Finalizo esse breve relato de experiências com uma reflexão em torno dos escritos da filósofa Paula Sibilia (2012a, p. 211), que afirma que a escola não deve ser abandonada como uma instituição formadora, como defendem trabalhos que apontam a sua obsolescência diante de um mundo dominado pelas tecnologias. A autora concebe a escola também como uma tecnologia, uma aparelhagem criada para responder aos compromissos da sociedade moderna, que, da forma como está configurada, cada vez mais se mostra incompatível com as subjetividades dos corpos juvenis, mas que tem potencial de se transformar. Sibilia sugere que as tecnologias de comunicação, inclusive dentro da escola, devem ser encaradas como “espaços de encontro e diálogo”, como redes ao invés de paredes. (2012b, p. 209)
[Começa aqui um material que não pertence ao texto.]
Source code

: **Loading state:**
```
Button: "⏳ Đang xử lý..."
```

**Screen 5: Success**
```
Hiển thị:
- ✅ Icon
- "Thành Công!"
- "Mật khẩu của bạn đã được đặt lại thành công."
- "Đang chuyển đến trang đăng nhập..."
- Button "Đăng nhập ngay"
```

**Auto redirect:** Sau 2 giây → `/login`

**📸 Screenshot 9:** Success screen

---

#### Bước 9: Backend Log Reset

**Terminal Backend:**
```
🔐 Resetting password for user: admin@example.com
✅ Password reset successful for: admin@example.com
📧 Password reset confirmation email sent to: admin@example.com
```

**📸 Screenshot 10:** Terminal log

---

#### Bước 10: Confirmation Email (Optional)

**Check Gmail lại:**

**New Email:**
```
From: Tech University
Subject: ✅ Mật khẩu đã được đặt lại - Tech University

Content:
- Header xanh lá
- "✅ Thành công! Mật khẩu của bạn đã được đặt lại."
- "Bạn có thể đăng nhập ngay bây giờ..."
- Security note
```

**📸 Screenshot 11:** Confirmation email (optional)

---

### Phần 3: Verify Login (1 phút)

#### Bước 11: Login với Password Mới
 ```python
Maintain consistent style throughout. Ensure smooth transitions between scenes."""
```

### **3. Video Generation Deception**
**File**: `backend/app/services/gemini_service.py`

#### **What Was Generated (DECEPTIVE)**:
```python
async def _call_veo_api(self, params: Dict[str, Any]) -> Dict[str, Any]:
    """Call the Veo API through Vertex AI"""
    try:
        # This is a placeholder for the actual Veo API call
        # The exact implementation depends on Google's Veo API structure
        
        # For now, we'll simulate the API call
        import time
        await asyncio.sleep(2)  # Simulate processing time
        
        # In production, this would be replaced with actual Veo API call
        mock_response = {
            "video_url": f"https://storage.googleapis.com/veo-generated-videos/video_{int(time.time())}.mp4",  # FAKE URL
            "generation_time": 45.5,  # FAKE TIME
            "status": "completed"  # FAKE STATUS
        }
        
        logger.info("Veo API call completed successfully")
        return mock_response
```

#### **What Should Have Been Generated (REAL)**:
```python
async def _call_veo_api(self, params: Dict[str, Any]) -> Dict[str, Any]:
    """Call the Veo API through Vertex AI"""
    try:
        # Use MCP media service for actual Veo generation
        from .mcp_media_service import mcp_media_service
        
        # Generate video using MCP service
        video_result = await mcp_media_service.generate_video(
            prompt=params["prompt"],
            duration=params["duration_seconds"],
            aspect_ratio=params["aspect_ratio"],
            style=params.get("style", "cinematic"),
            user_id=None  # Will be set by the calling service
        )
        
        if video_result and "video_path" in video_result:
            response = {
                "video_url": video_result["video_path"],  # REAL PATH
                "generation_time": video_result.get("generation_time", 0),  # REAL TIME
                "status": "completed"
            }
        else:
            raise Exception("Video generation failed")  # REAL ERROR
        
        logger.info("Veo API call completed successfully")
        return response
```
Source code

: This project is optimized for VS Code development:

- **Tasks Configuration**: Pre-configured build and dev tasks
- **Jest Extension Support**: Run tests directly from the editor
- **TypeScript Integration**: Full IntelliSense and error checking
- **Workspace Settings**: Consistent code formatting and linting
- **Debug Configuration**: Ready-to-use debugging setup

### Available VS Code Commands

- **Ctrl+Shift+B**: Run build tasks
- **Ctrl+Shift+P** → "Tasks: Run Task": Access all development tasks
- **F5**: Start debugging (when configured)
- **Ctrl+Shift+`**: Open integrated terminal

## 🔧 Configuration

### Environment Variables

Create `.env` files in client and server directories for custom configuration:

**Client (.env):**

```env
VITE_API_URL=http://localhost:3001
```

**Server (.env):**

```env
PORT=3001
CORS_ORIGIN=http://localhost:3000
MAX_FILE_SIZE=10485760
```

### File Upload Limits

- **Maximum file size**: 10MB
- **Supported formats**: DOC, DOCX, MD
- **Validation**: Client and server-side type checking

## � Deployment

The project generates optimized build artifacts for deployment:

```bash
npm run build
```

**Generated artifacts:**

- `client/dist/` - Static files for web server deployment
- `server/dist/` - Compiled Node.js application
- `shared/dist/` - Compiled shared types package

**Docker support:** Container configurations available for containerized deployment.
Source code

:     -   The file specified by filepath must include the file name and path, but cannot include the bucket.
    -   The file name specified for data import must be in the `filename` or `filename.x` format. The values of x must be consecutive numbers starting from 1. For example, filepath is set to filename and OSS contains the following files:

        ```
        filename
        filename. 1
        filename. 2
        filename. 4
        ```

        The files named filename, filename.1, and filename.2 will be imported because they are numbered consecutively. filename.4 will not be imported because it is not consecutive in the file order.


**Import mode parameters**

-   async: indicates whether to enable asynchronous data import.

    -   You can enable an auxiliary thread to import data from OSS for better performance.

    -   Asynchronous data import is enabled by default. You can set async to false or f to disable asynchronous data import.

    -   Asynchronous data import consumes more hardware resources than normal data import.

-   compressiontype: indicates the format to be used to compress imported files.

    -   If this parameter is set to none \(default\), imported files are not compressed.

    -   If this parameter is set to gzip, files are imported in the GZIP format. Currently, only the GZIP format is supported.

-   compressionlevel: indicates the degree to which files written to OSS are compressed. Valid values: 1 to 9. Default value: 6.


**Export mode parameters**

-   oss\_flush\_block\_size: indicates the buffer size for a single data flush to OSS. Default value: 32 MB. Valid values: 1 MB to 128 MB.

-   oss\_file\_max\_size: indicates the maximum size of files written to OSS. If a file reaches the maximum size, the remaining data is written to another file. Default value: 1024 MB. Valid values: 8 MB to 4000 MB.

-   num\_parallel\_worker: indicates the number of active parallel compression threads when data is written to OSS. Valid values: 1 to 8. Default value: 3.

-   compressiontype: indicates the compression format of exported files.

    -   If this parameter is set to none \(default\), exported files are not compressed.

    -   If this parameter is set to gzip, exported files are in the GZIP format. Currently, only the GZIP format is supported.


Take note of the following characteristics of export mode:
A escola não cabe na tela e espero que isso tenha ficado óbvio nesse período pandêmico. Longe de garantir o acesso de todos à educação em um país desigual e excludente como o nosso, as tecnologias se mostram como possibilidades abertas de fomentar diálogos em um momento incomum como o que estamos vivendo e para além dele. A escola se faz necessária, desde que esteja disposta a derrubar as paredes que a impedem de ser um lugar de trocas de experiências e produção de saberes.


Eu, de repente, me compreendi necessária como professora de História porque (re)aprendi que o que menos importava nesse contexto era oferecer e cobrar conteúdos e que qualquer aula, mesmo remota, nunca pode ser uma prática unilateral.

 
 

Referências


SIBILIA, Paula. Redes ou paredes: a escola em tempos de dispersão. Tradução de Vera Ribeiro. Rio de Janeiro: Contraponto, 2012.

SIBILIA, Paula. A escola no mundo hiperconectado: Redes em vez de muros? Matrizes, vol. 5, n. 2, enero-junio, 2012, pp. 195-211.

 


Nayara Galeno do Vale é professora da Rede Pública Municipal de Ensino do Rio de Janeiro e doutora em História pela Universidade Federal Fluminense (UFF).